In a 2012 film documentary based on the book Death by China, Navarro blames Beijing for the loss of 57,000 American Industrial manufacturing plants and 25 Million American workers jobs. “Help defend America and protect your family - don’t buy made in China,” he tells viewers in an introduction to the 80 minute film, which is narrated by Martin Sheen. Navarro, who has also dubbed China a “global pollution factory” and “disease incubator”, made no secret of his distaste for its rulers during Trump’s election campaign. So where will all this lead to if in the coming days he tries to now put his actions where his mouth has been? Given the rebound of oil prices and a full employment the U.S. enjoys, the inflation in the US is likely to increase steadily in the coming days. Most of U.S. inflation indicators have been at or above the average level in 20 years. One of the key drivers for CPI increases is the base effect caused by increasing oil prices. Couple this with rising interest rates in the US in-turn leading to a stronger US Dollar and what you have is a recipe that is its own worst enemy. A stronger US Dollar will nullify any short-term advantage that may have been gained by US manufacturers through protectionist policies or straight tariff increases being proposed by the Trump administration. In the process leaving the US consumers to bear the brunt of resultant inflation. What Mr. Trump and his team need to understand is that shoring up manufacturing is a slow long-term process and entails a holistic approach. More importantly, it is about striking the right equilibrium between strengthening domestic manufacturing versus consumers’ interests. And for this reason alone, U.S. will be better off choosing to partner and not fight China in managing its goals on bilateral trade with China.

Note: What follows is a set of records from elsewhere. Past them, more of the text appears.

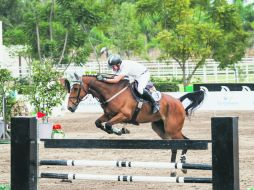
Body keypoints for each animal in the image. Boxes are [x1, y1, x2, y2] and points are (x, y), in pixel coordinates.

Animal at [62, 74, 205, 177]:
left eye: (75, 88)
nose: (70, 107)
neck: (111, 92)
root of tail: (178, 101)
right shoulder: (108, 115)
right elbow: (99, 123)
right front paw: (118, 130)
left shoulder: (124, 115)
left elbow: (108, 125)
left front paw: (120, 131)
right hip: (160, 129)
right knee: (174, 146)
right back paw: (173, 170)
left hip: (173, 129)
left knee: (185, 141)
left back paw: (183, 165)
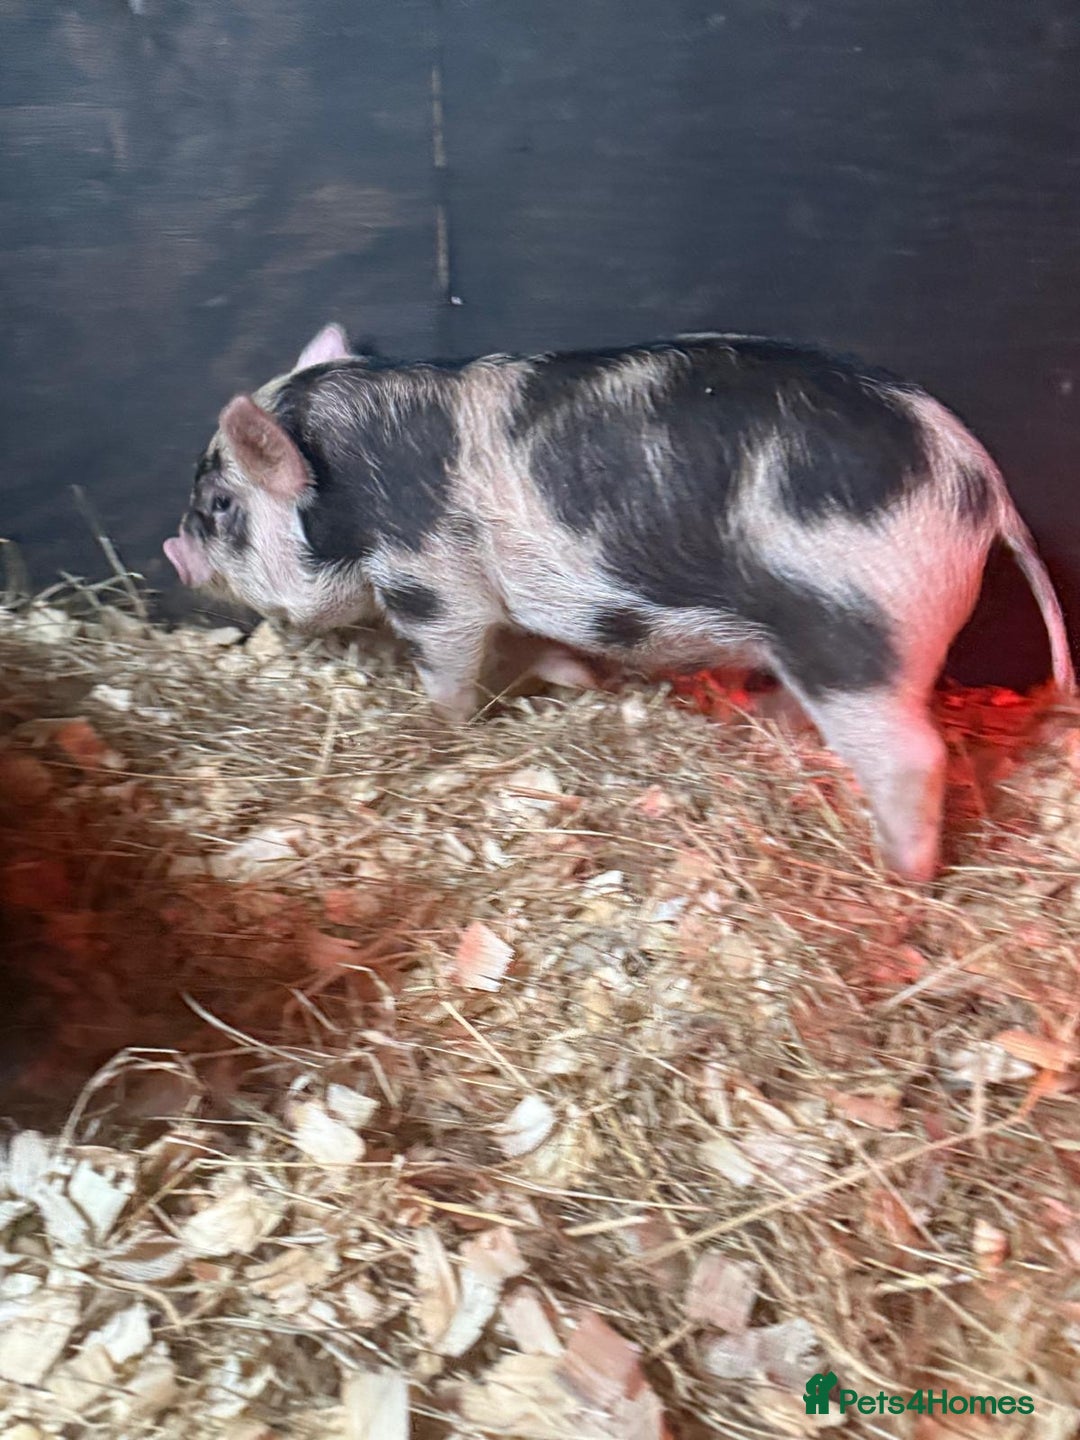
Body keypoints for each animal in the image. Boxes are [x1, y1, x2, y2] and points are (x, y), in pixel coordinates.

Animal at [164, 322, 1074, 883]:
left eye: (220, 504)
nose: (174, 551)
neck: (351, 486)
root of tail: (982, 488)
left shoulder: (431, 582)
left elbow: (451, 665)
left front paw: (440, 728)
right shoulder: (494, 599)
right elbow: (522, 645)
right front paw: (577, 680)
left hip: (853, 629)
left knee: (914, 754)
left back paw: (901, 875)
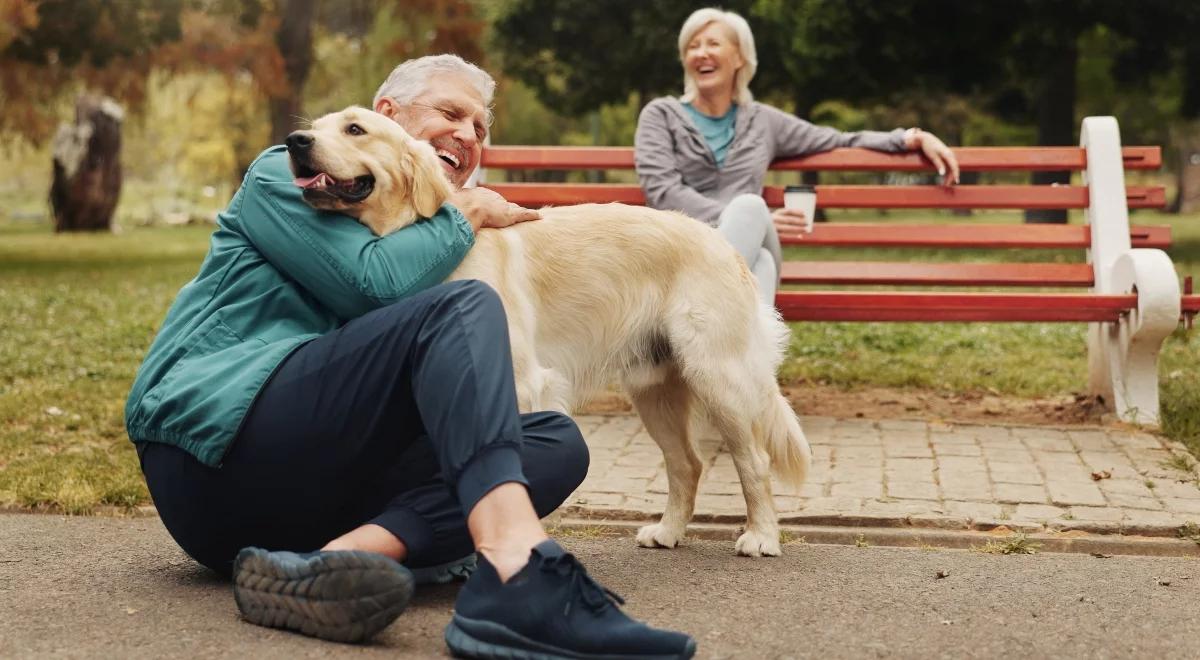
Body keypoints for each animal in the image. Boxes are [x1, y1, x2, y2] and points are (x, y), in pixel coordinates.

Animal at [288, 108, 816, 559]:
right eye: (316, 126)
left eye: (355, 129)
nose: (295, 141)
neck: (413, 243)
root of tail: (725, 244)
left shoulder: (522, 384)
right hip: (654, 388)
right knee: (687, 463)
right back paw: (668, 532)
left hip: (717, 376)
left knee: (754, 460)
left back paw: (761, 536)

Like it or not, China is the new economic global power. Moreover, it is a responsible superpower, which in a very turbulent period for global trade is talking about inclusiveness instead of isolation or protectionism. Over the past 15 years, China has made great contributions to the WTO’s multilateral trading system as well as to global economic growth. According to WTO Deputy Director General David Shark, since its WTO accession, China has significantly increased national income, made great progress in poverty relief, influenced economic growth in many regions, and made vital contributions to raise incomes and living standards globally. Any country desirous of making sustainable economic gains today must constructively engage China. Despite the weak global economic recovery (post 2008) and flagging growth of global trade and investment, China has seen a steady growth of foreign investment. The Chinese economy has maintained a stable economic growth, upgraded the structure of industry, promoted transformation and upgrading of consumption and enhanced investment environment. Its new “one belt-one road” vision is about uniting more than 65 countries to seek common progress by reinforcing coordination and collaboration in security areas, pursuing interconnected development, advancing common production capacities, exploring cooperation on innovation, improving regional financing mechanisms and solidifying the foundation of ties by promoting cultural and people-to-people exchanges. Election time in the U.S. is over and now it is time to do business in the real world, for which Mr. Trump and Mr. Navarro will be well advised to take a leaf out of the Chinese book on approach to trade!